Eu comprava roupas baratas para mim, adiava a troca do meu carro velho, tudo para que ela pudesse ter o melhor.
Agora, a memória daquele sacrifício tinha um gosto amargo. Enquanto eu me privava de tudo, ela, sem a menor cerimônia, transferia cinquenta mil reais para o amante dela, para que ele pudesse comprar um apartamento. A ironia era cruel. O dinheiro que eu lutei tanto para ganhar, que investi nela, estava agora financiando a vida do homem que ajudou a me destruir.
Meu celular vibrou sobre a mesa, me tirando da minha Catu. Era uma mensagem de Sofia.
"Estou tentando fazer uma compra online. Preciso do código de verificação do cartão. Manda pra mim."
Aquela mensagem. Aquela maldita mensagem. Tornou-se um símbolo da minha subjugação. Nos últimos anos, sempre que ela precisava do código, eu o enviava sem pensar, um pequeno ato de confiança, um gesto rotineiro de um casal. Agora, eu via a mensagem pelo que ela era: mais uma exigência, mais uma prova de que eu era apenas um recurso a ser explorado. Ela nem se dava ao trabalho de pedir, apenas ordenava.
Ignorei a mensagem.
Minutos depois, outra.
"Ricardo, estou esperando. É urgente."
Ignorei novamente.
O telefone começou a tocar. Deixei que tocasse até cair na caixa postal. A pequena rebelião, o simples ato de não responder, me deu uma satisfação sombria. Era um "não" silencioso, mas poderoso.
Eu precisava agir, e rápido. A casa. Era o nosso bem mais valioso, e estava em nosso nome. Se eu não fizesse nada, ela certamente tentaria tomá-la de mim no divórcio, ou pior, a usaria como garantia para mais "ajudas" a Bruno.
Saí de casa sem dizer uma palavra e dirigi até uma imobiliária no centro da cidade. Sentei-me em frente a uma corretora simpática e expliquei minha situação.
"Quero vender meu apartamento. O mais rápido possível."
Ela pegou os detalhes, olhou os documentos e então me deu a notícia que eu temia.

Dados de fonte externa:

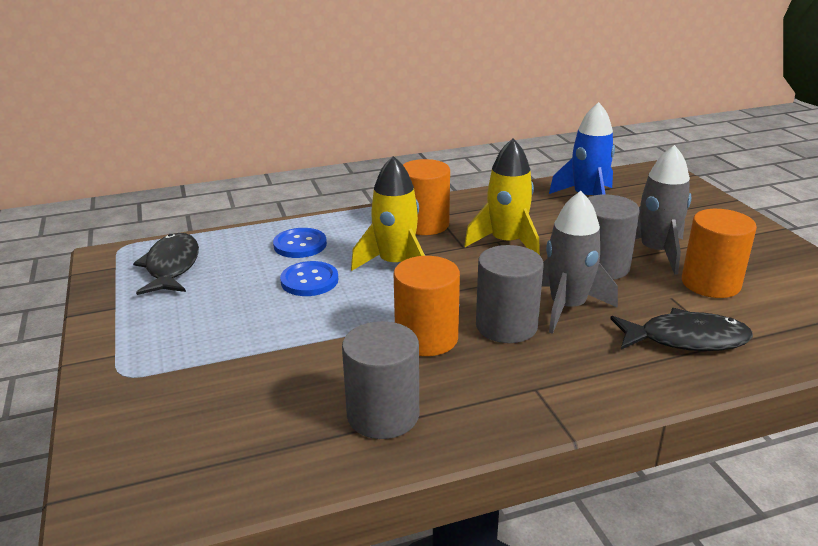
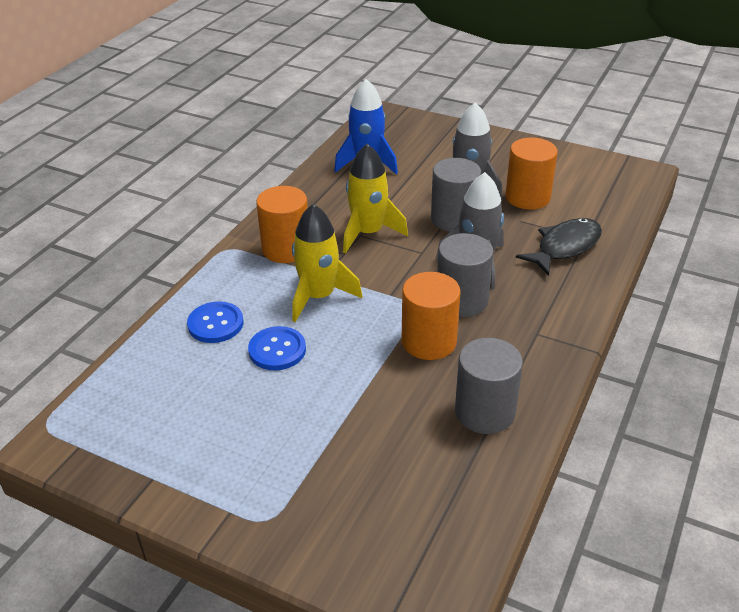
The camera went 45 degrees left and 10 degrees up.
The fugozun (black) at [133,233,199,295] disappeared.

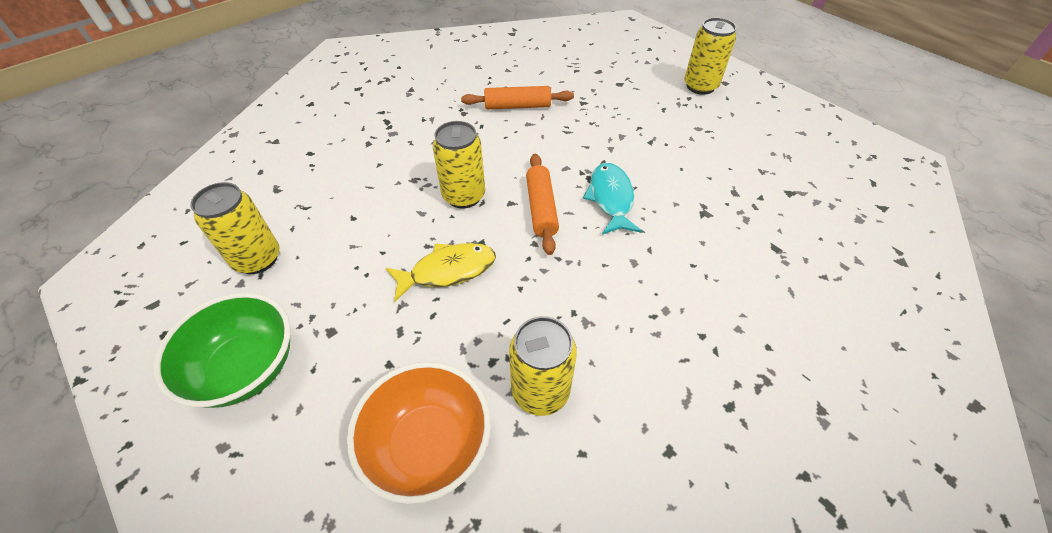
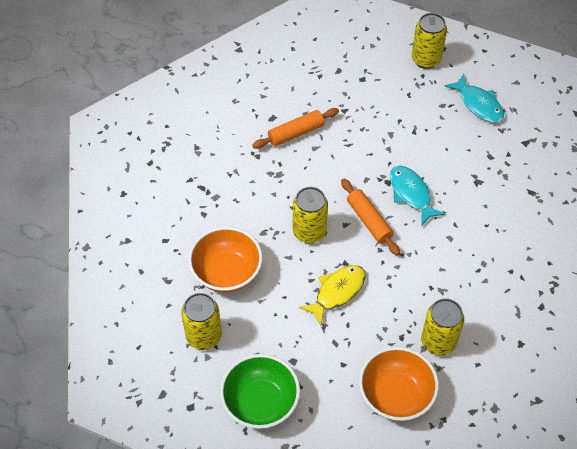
The camera went 25 degrees left and 5 degrees up.
The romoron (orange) at [188,227,263,293] appeared.
The fugozun (turquoise) at [444,74,504,123] appeared.

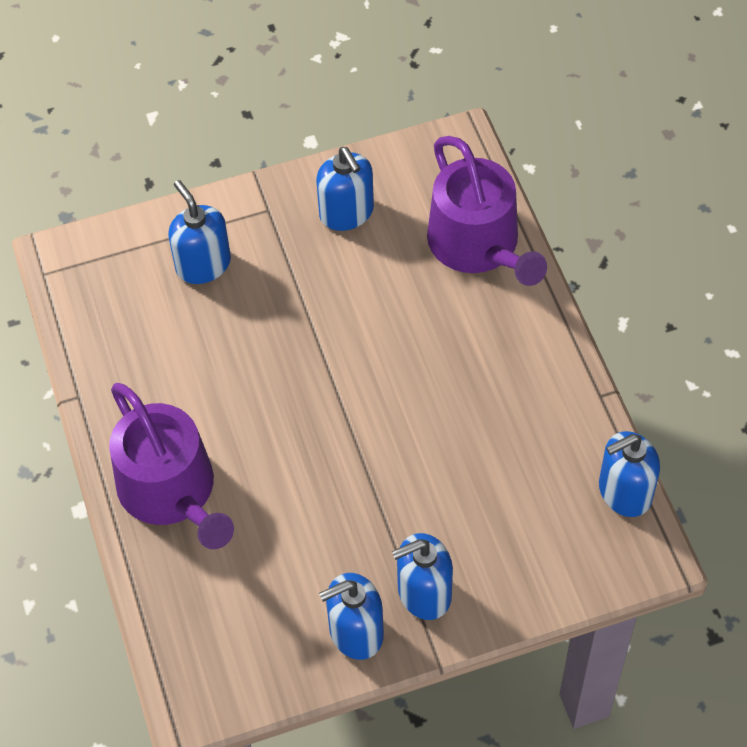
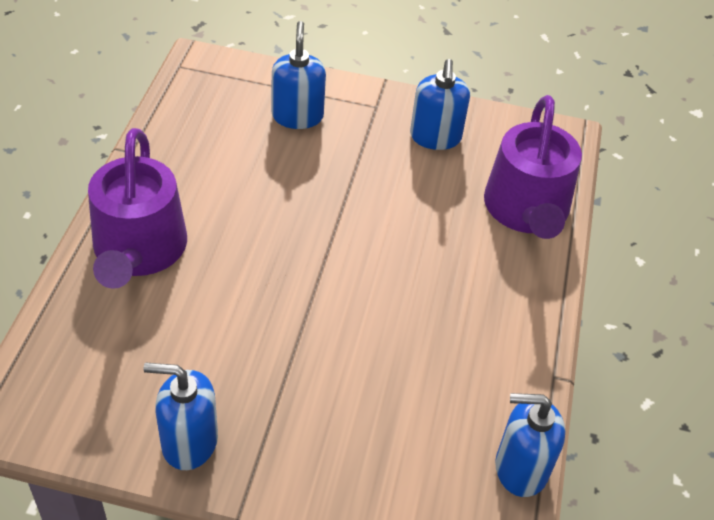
The camera went 25 degrees right and 10 degrees down.
The tozegabix (blue) at [392,533,453,620] disappeared.

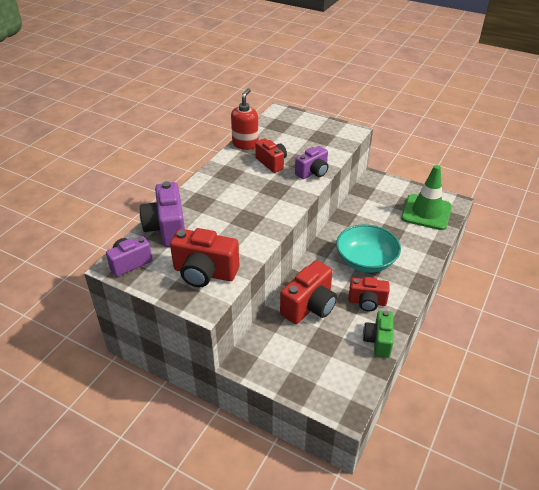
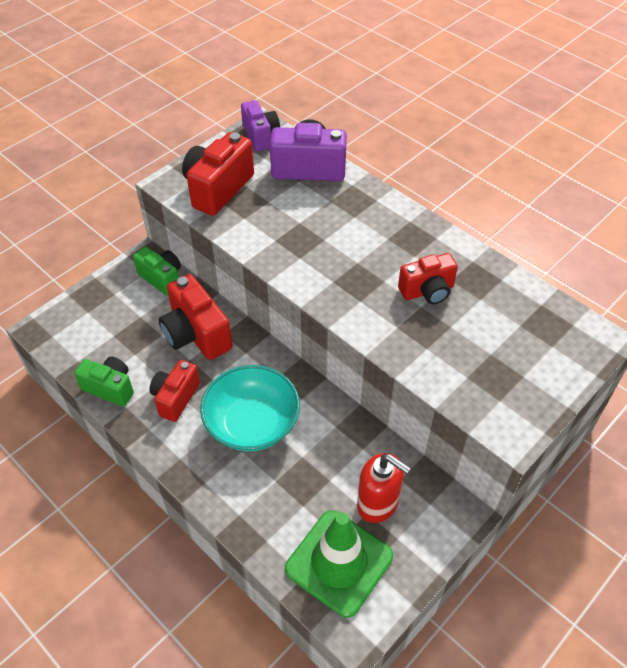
The camera went 105 degrees right and 10 degrees up.
The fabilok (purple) at [295,146,328,179] disappeared.
The fabilok (green) at [133,247,181,296] appeared.
The tozegabix (red) moved from [231,89,259,150] to [357,453,411,523].

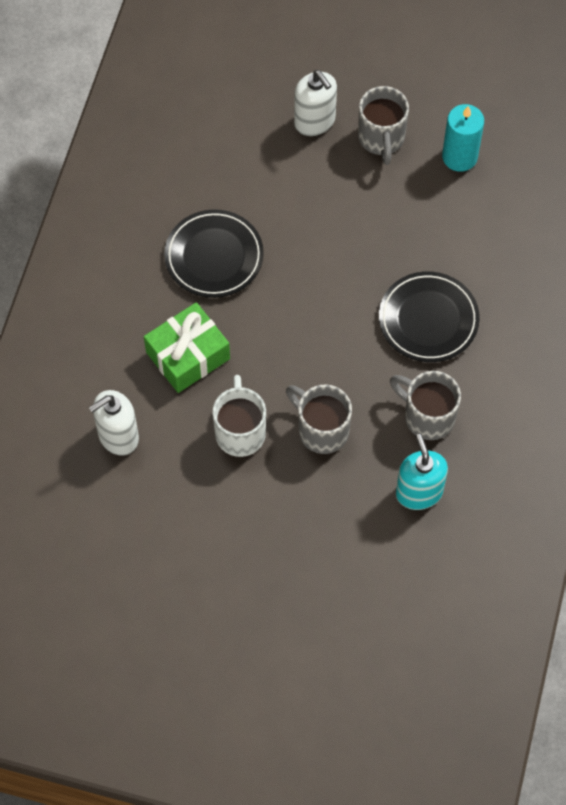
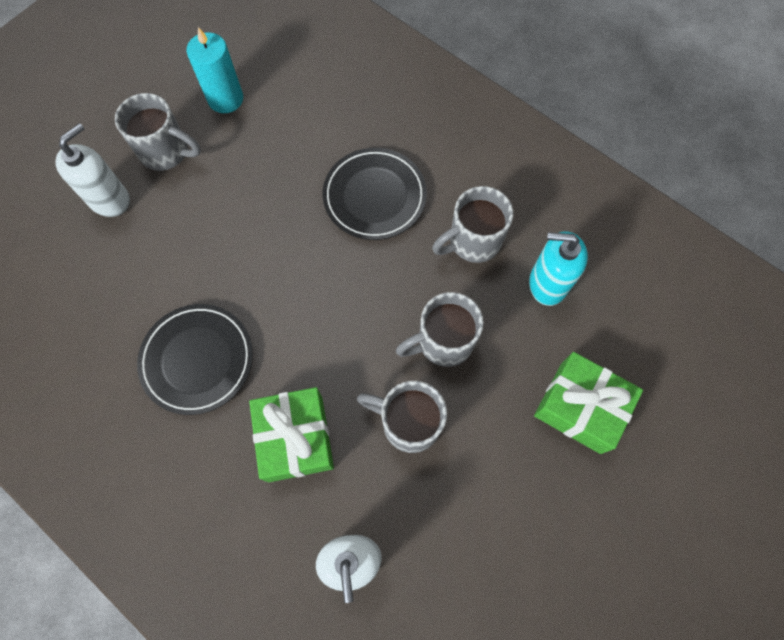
The camera went 65 degrees left and 5 degrees up.
The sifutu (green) at [534,352,643,454] appeared.
The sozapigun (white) at [212,375,266,457] became the sozapigun (grey) at [357,381,447,453].
The tozegabix (white) at [294,70,337,136] turned 45 degrees counterclockwise.

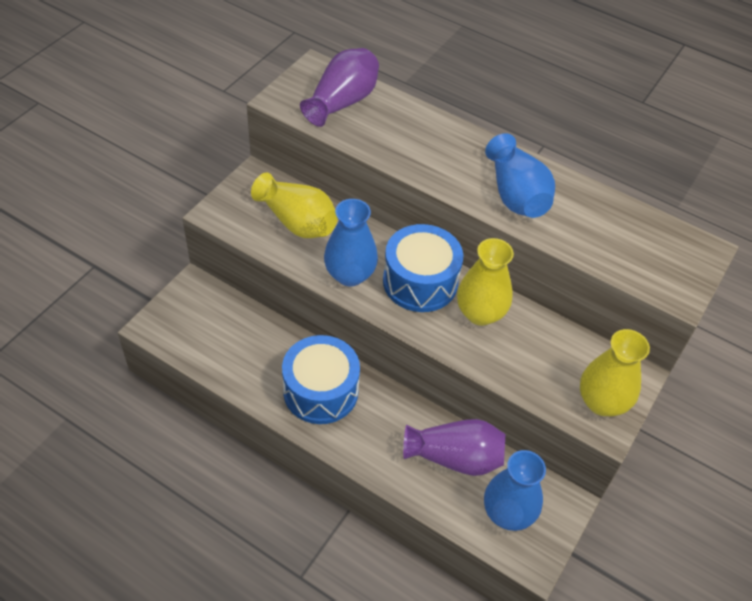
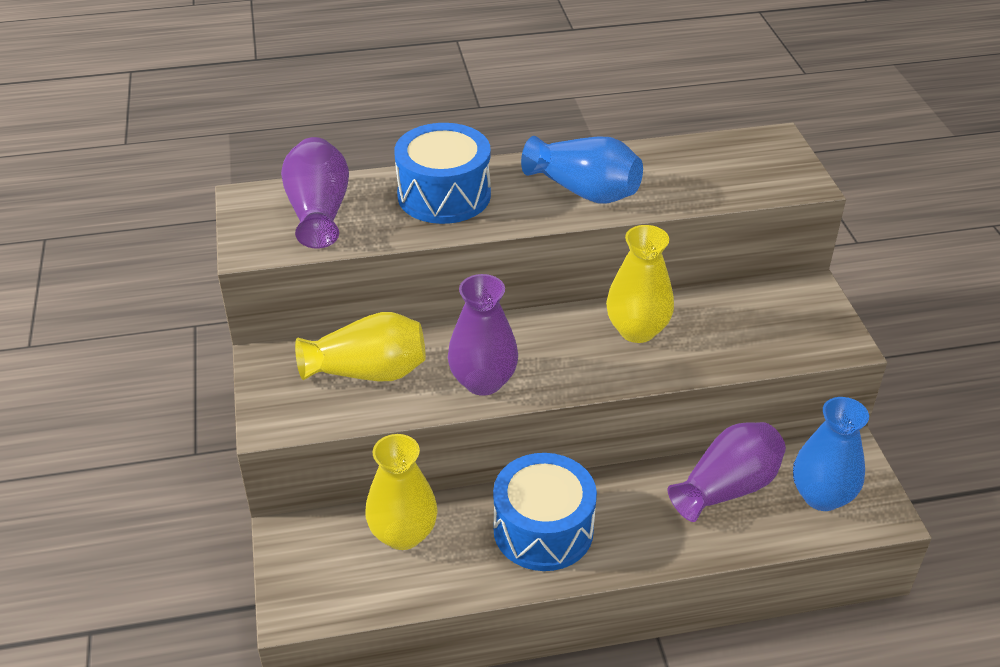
The camera went 40 degrees left and 10 degrees down.
The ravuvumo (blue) moved from [383,224,463,312] to [394,123,491,224].
The fagedige (yellow) moved from [580,329,650,416] to [365,434,438,550].
The fagedige (blue) at [324,199,378,287] became the fagedige (purple) at [448,274,518,396].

"Sr. Ricardo, o imóvel está no seu nome e no da sua esposa, Sofia. Para a venda, precisaremos da assinatura dela em todos os documentos, inclusive no contrato de exclusividade com a nossa agência."
Um balde de água fria. Eu não podia simplesmente vender a casa pelas costas dela. Eu precisava da cooperação dela. E, no estado atual das coisas, ela jamais concordaria em vender, não enquanto estivesse planejando um futuro ali com Bruno.
Isso significava que eu não podia confrontá-la. Não ainda. Eu precisava jogar o jogo dela, fingir que estava tudo bem, talvez até ceder em algumas coisas para ganhar a confiança dela, pelo menos o suficiente para que ela assinasse os papéis sem questionar. Eu precisava ser mais esperto, mais manipulador do que ela.
Voltei para casa com o peso dessa nova complexidade nos ombros. O plano tinha um obstáculo, e eu precisaria de uma estratégia cuidadosa para superá-lo.
Quando entrei, Sofia estava na sala. Ela não estava mais irritada com o código do cartão. Agora, seu rosto estava fechado em uma máscara de frieza calculada. Ela não olhou para mim quando passei. Não respondeu ao meu "boa noite". Ela pegou seu travesseiro e um cobertor do nosso quarto e os jogou no sofá.
"Vou dormir aqui", ela disse, a voz desprovida de emoção.
Era a lei do gelo, sua tática de punição favorita. Ela a usava sempre que eu não fazia o que ela queria. O silêncio, a indiferença, a presença dela no mesmo ambiente, mas me tratando como se eu fosse invisível. Era uma forma de tortura psicológica, projetada para me fazer sentir culpado, para me forçar a ceder e pedir perdão.
No passado, isso sempre funcionava. Eu odiava o conflito, odiava a tensão. Eu acabava cedendo, pedindo desculpas mesmo quando não estava errado, apenas para restaurar a paz.
Mas desta vez era diferente. Enquanto eu a observava se ajeitando no sofá, uma figura de martírio autoimposto, eu não senti culpa. Eu não senti o desejo de me desculpar. Eu senti uma calma fria. O jogo dela era transparente para mim agora. E, pela primeira vez, eu estava pronto para jogar. Se ela queria silêncio, ela teria silêncio. Mas, por baixo da minha fachada de submissão, eu estaria planejando cada movimento para o xeque-mate final. A assinatura dela naqueles papéis era o meu único objetivo. E eu faria o que fosse preciso para consegui-la.